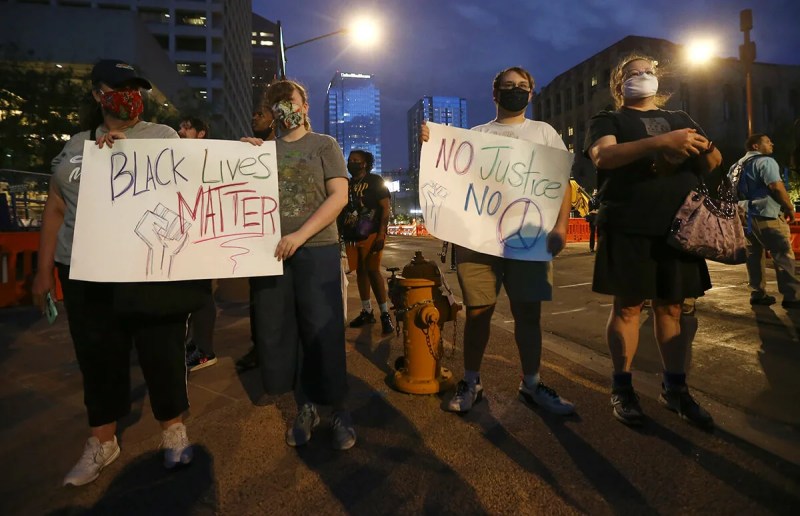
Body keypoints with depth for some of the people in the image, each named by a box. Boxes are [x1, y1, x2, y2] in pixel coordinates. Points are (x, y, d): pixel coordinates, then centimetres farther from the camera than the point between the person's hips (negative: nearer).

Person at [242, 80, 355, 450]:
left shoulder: (324, 145, 7)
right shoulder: (262, 148, 15)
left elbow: (339, 196, -5)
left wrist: (301, 235, -16)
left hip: (317, 250, -3)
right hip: (270, 250, 4)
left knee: (323, 333, -1)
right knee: (277, 334, 5)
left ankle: (339, 410, 16)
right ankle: (305, 407, 22)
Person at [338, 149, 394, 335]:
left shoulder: (375, 181, 1)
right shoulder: (346, 184, 18)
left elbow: (385, 208, -7)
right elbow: (341, 211, 20)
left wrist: (381, 234, -17)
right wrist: (340, 234, 12)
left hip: (371, 234, -6)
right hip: (351, 236, 6)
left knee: (373, 270, -13)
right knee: (360, 271, 8)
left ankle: (385, 314, -8)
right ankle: (366, 312, 17)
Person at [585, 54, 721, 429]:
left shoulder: (680, 119, 22)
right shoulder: (607, 120, 8)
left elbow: (713, 163, 15)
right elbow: (602, 156, -13)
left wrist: (704, 148, -8)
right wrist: (659, 142, -25)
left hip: (678, 226, 4)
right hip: (627, 228, -4)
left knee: (673, 307, 7)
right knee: (627, 306, -2)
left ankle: (675, 388, 19)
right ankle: (622, 387, 10)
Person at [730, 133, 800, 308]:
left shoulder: (738, 165, 18)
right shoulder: (765, 161, -8)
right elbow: (776, 186, -19)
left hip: (746, 215, 8)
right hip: (766, 214, -8)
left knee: (754, 255, 9)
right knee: (783, 254, -5)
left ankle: (757, 294, 11)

____________________

■ REQUIRED WORK:
Taking the line with "left knee: (373, 270, -13)" as the first and the line with "right elbow: (776, 186, -19)" as the last, retype that stretch of the data above exactly, with no other lines.

■ FINISHED TASK:
left knee: (373, 270, -13)
right knee: (360, 271, 8)
left ankle: (385, 314, -8)
right ankle: (366, 312, 17)
Person at [585, 54, 721, 429]:
left shoulder: (680, 119, 22)
right shoulder: (607, 120, 8)
left elbow: (713, 163, 15)
right elbow: (602, 156, -13)
left wrist: (704, 148, -8)
right wrist: (659, 142, -25)
left hip: (678, 226, 4)
right hip: (627, 228, -4)
left knee: (673, 307, 7)
right knee: (627, 306, -2)
left ankle: (675, 388, 19)
right ankle: (622, 387, 10)
Person at [730, 133, 800, 308]:
left shoulder: (738, 165, 18)
right shoulder: (765, 161, -8)
right elbow: (776, 186, -19)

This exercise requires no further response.